##### Document passage
By John H. Fund on 7.20.04 @ 12:04AM
Raunchy CBS president Les Moonves’ dream series is about to launch.
There are innumerable reasons why much of the country is in
political revolt against media elites. Exhibit A: Has Viacom, the
corporate behemoth that owns both the CBS and UPN television
networks, no sense of shame?
First, CBS had to dump its four-hour miniseries on Ronald and
Nancy Reagan onto its sister cable network Showtime because CBS
president Les Moonves admitted it had gone "too far" in bashing the
First Couple. Then it outraged millions by carrying Janet Jackson's
infamous MTV-produced Super Bowl halftime show.
Now UPN has decided to single out the beliefs and practices of a
religious group for humor. This summer [starting on July 28] it
will air a reality show called Amish in the City, in which
five 16-year-old kids are plucked out of their cloistered world and
put like "fish out of water" in some big city where they will
interact with the outside world and all its temptations.
UPN's executives claim they "have every intention of treating
the Amish and their beliefs and their heritage with the utmost
respect and decency." Right. "That's as ludicrous a statement as
ever passed the pen of a corporate shill," says Robert Schroeder, a
Pennsylvania journalist. He isn't comforted by the fact that two of
the show's executive producers worked on Devil's
Playground, a 2002 documentary on the Amish that ran on
Cinemax. It featured the son of an Amish preacher who becomes
addicted to crystal meth and then becomes a dealer to support his
habit.
##########
##### Dataset rows
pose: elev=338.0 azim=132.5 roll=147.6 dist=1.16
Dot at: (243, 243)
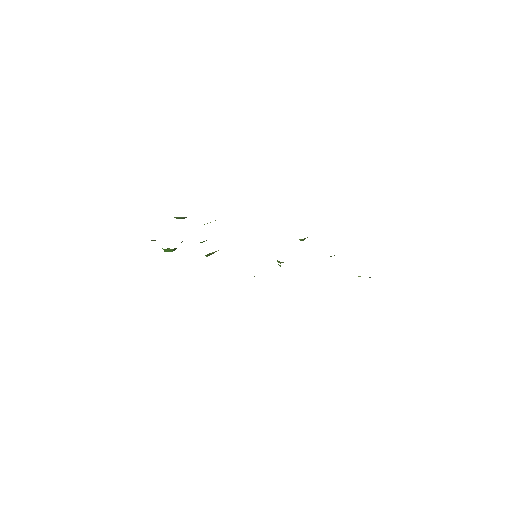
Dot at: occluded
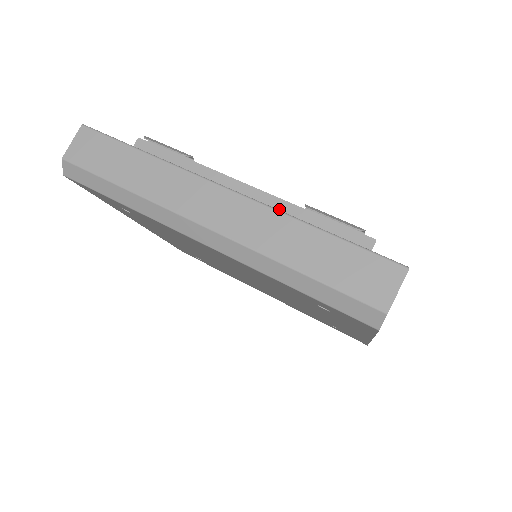
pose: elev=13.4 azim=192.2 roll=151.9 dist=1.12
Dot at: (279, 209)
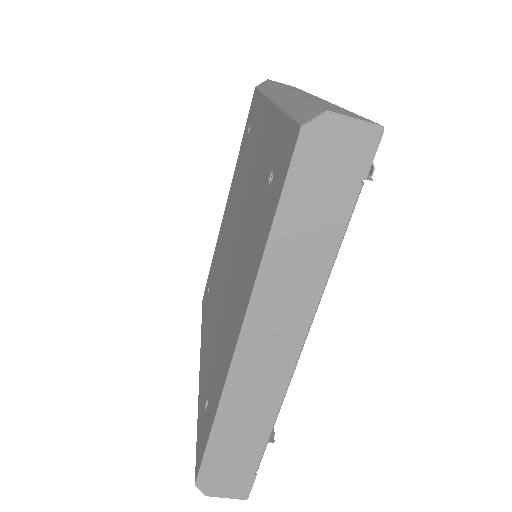
Dot at: occluded
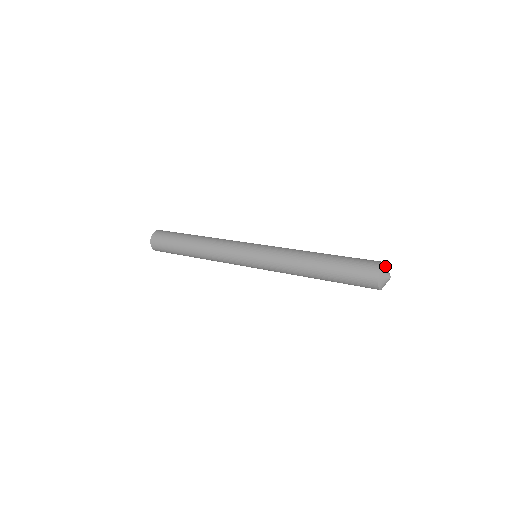
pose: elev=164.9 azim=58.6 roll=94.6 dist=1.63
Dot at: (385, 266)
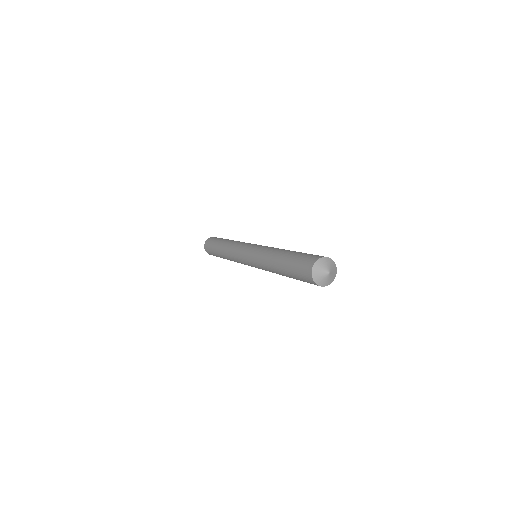
Dot at: (334, 265)
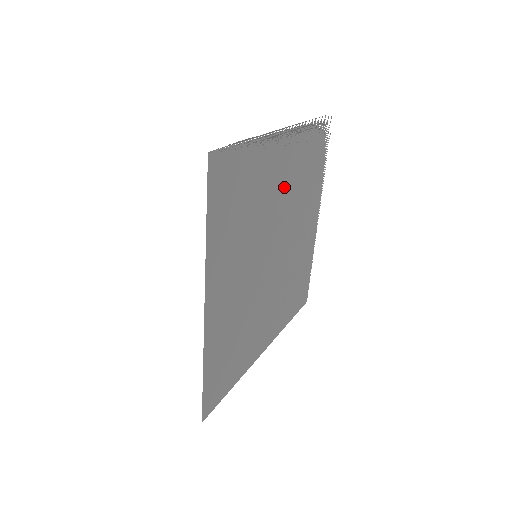
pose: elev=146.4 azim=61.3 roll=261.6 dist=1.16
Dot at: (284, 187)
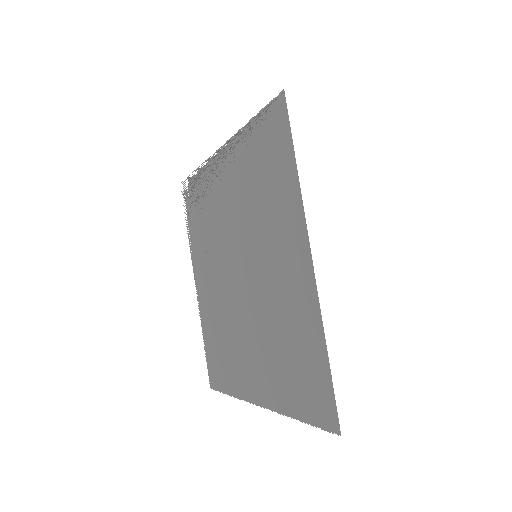
Dot at: (224, 209)
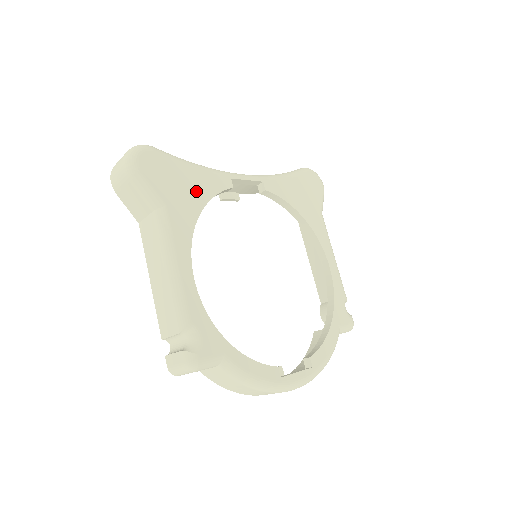
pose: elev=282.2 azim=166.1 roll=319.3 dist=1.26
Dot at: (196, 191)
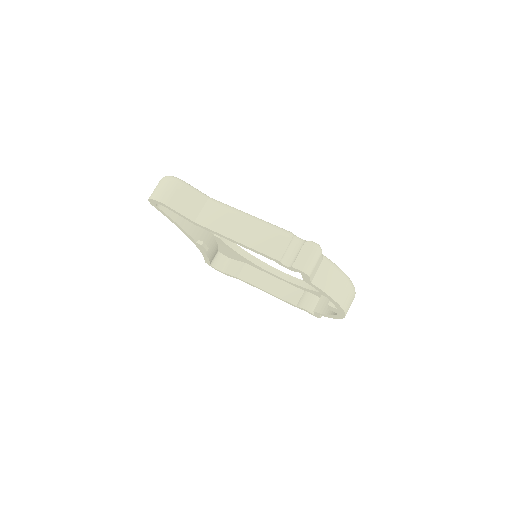
Dot at: occluded
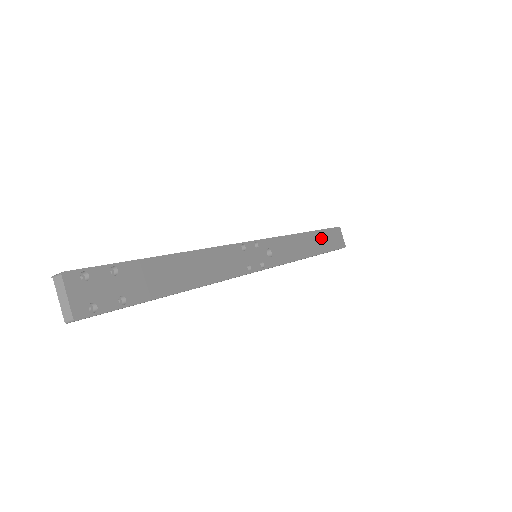
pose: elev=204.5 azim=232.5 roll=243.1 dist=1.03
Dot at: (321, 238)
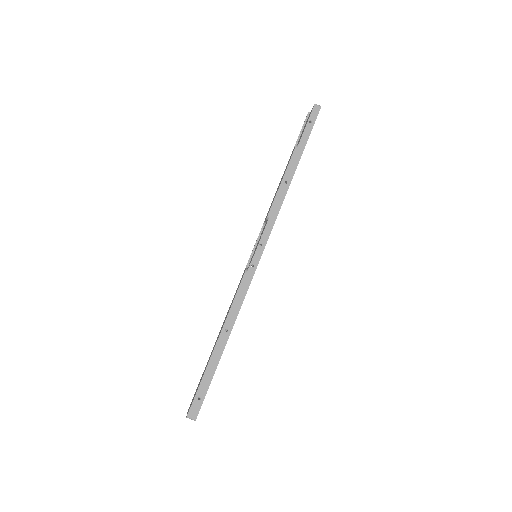
Dot at: occluded
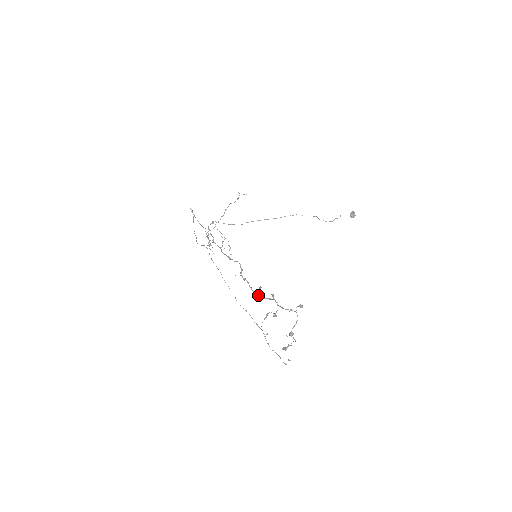
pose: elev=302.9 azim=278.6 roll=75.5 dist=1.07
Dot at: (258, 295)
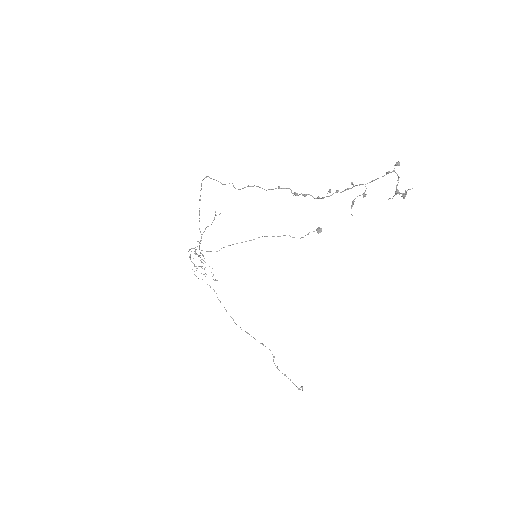
Dot at: (332, 194)
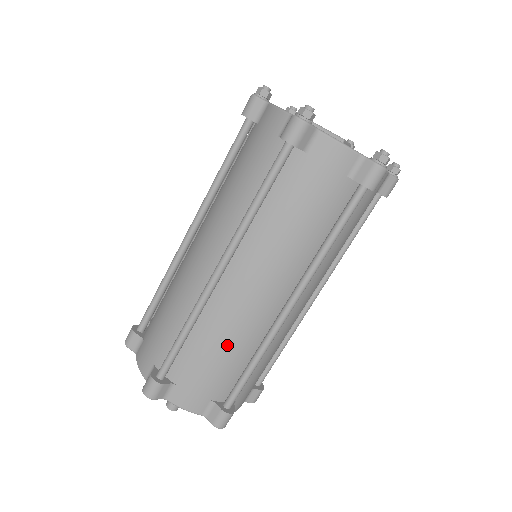
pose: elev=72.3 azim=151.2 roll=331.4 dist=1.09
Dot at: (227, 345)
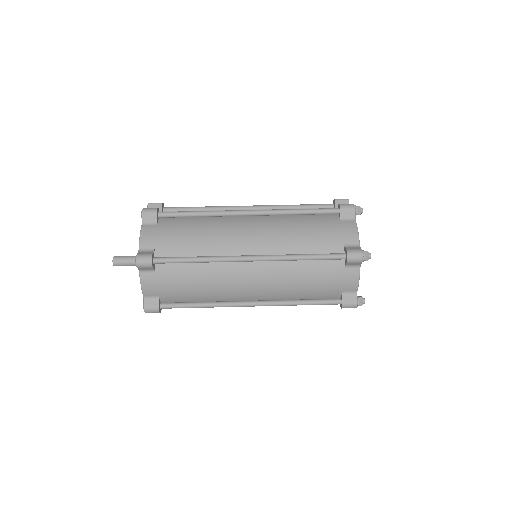
Dot at: (204, 287)
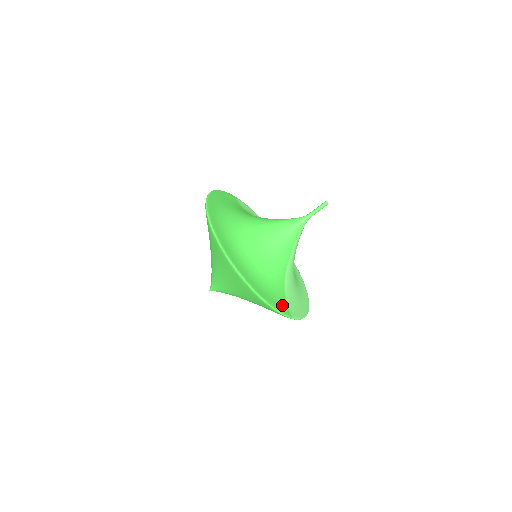
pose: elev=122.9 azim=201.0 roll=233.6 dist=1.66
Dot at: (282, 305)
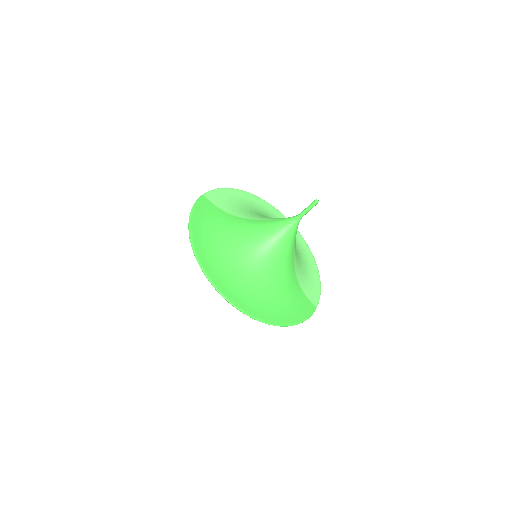
Dot at: (305, 306)
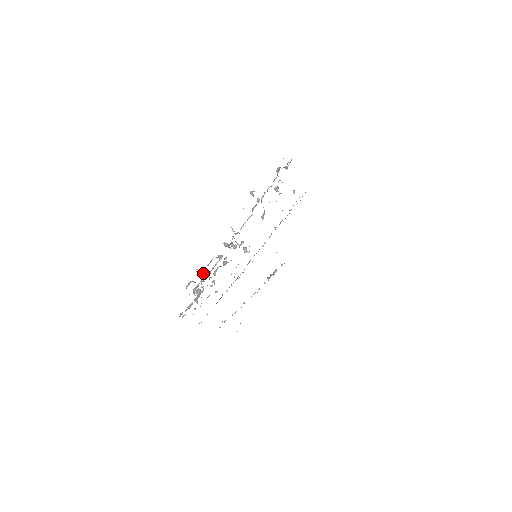
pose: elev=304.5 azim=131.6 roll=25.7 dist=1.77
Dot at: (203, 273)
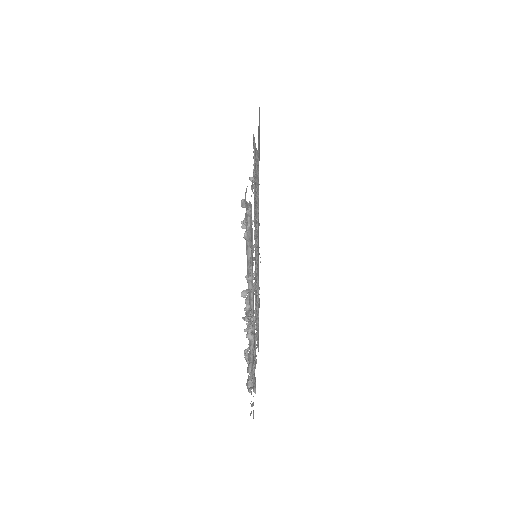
##########
● **Work instructions**
- a) Answer these questions about the commentary on UPN's Amish show:
(i) Which sister cable network received the CBS miniseries on Ronald and Nancy Reagan?
(ii) How old are the kids featured in Amish in the City?
(iii) On what network did the documentary Devil's Playground run?
- b) Quote the stretch of the commentary on UPN's Amish show from "There are innumerable" through "Bowl halftime show.".
The data has no connection to the text.

● **Answers per task**
- a)
(i) Showtime
(ii) 16
(iii) Cinemax

- b)
There are innumerable reasons why much of the country is in
political revolt against media elites. Exhibit A: Has Viacom, the
corporate behemoth that owns both the CBS and UPN television
networks, no sense of shame?
First, CBS had to dump its four-hour miniseries on Ronald and
Nancy Reagan onto its sister cable network Showtime because CBS
president Les Moonves admitted it had gone "too far" in bashing the
First Couple. Then it outraged millions by carrying Janet Jackson's
infamous MTV-produced Super Bowl halftime show.